Submitted to: Phytopathology
Publication Type: Peer Reviewed Journal
Publication Acceptance Date: 8/1/2001
Publication Date: N/A
Citation: N/A Interpretive Summary: Losses from fruit decay caused by molds after harvest can be significant at the producer and consumer levels. Fungicides have been used to reduce fruit decays, but development of resistance in molds, lack of effective replacement fungicides, and public demand to reduce pesticides necessitate development of alternative control methods. During the last decade, biological control of postharvest decays emerged as the most effective alternative. We found that yeast Metschnikowia pulcherrima, that naturally occurs on apple, can reduce blue-mold decay of apples very efficiently and has excellent commercial potential because it grows rapidly at low storage temperatures and is compatible with postharvest practices, especially those in the Central and Eastern United States. This beneficial yeast is a common inhabitant of apple and many other fruits. It is also an integral part in wine making, which will make it easily acceptable for treating consumable products and further increase its chances of development into a commercial product.

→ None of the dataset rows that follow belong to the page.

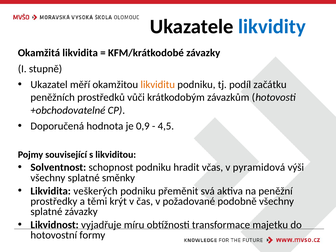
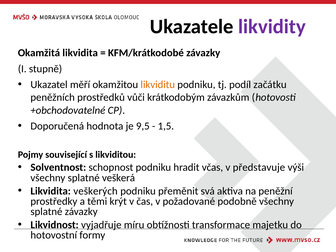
likvidity colour: blue -> purple
0,9: 0,9 -> 9,5
4,5: 4,5 -> 1,5
pyramidová: pyramidová -> představuje
směnky: směnky -> veškerá
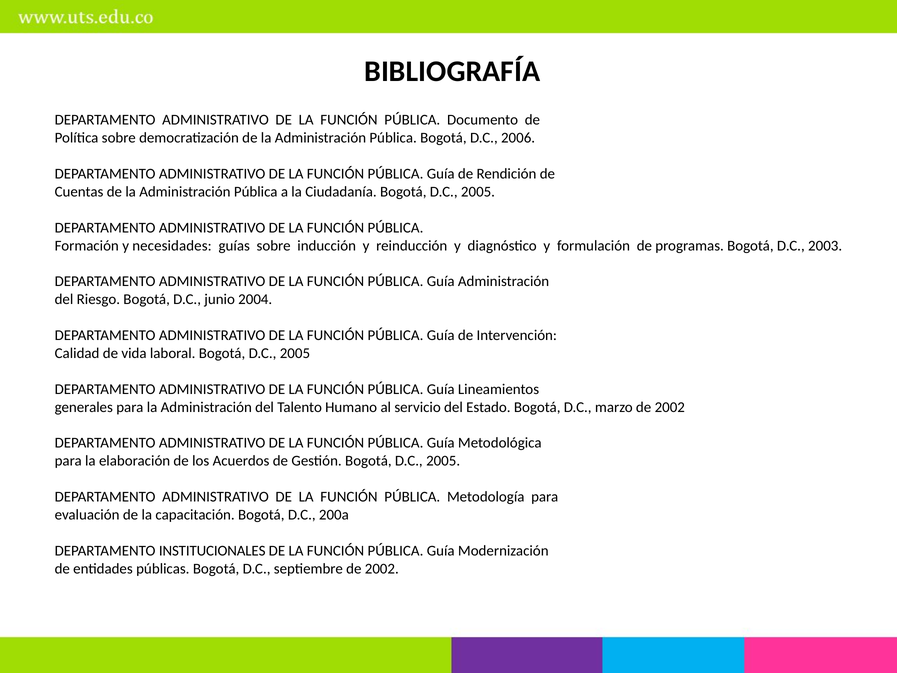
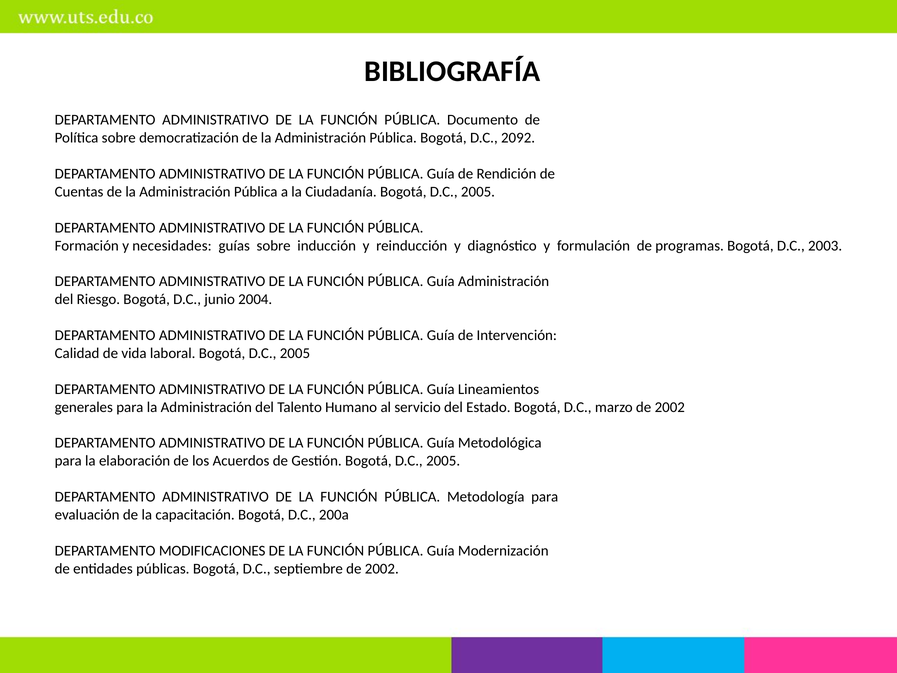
2006: 2006 -> 2092
INSTITUCIONALES: INSTITUCIONALES -> MODIFICACIONES
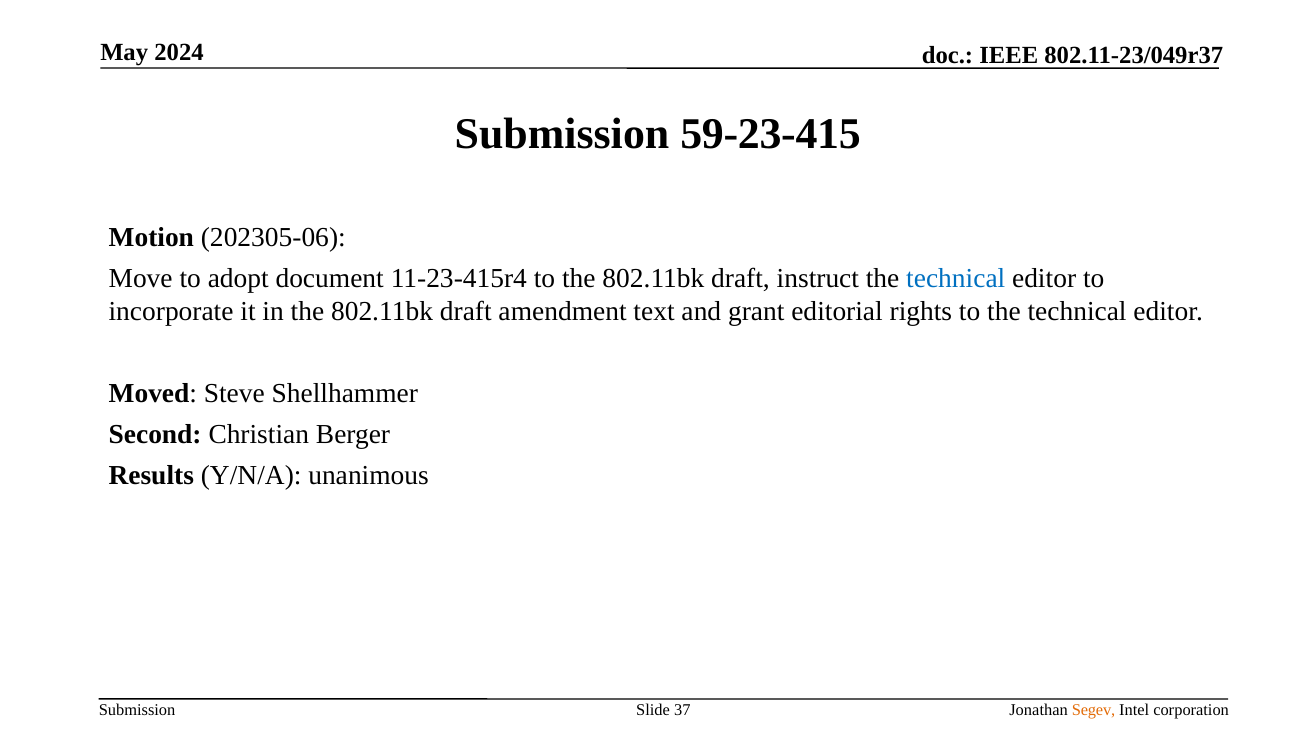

Technical Abstract: Eight strains of yeast Metschnikowia pulcherrima isolated over a 4-year period from an unmanaged orchard and selected for their biocontrol activity against blue mold (caused by Penicillium expansum) of apples were characterized phenotypically, genetically, and for their biocontrol potential against blue mold on apples. All strains grew well and differ slightly in their growth in NYDB medium at 1 deg C, but large differences occurred at O deg c with strain T5-A2 outgrowing other strains. This strain was also one of the most resistant to diphenylamine, an antioxidant used to dip apples after harvest. All strains required biotin for growth in minimum salt medium (MS). None of the strains produced killer toxins. Analysis of a Biolog data from YT plates for all eight strains using MLCLUST program resulted in separation of the strain to one major cluster containing four strains and four scattered strains from which strain ST1-D10 was most distant from all other strains. Genetic differentiation of the eight strains using maximum parsimony analysis of partial sequences of D1/D2 domain of nuclear large subunit (26S) ribosomal DNA resulted in two major branches separated by 5 nucleotide changes. Strain ST1-D10 grouped with the type strain of M. pulcherrima but remaining seven strains grouped separately, which suggest that they may comprise a new species. This separation was confirmed by bootstrap analysis with frequency of 77% & 68% for the two branches, respectively. All strains significantly reduced blue mold on very susceptible, mature Golden Delicious apple during 1 month storage at 1 deg C followed by 7 days at room temperature, but strains T5- A2 & T4-A2 were distinctly more effective. Strain T5-A2 was also most effective in tests on harvest-mature apples stored for 3 months at 1 deg C.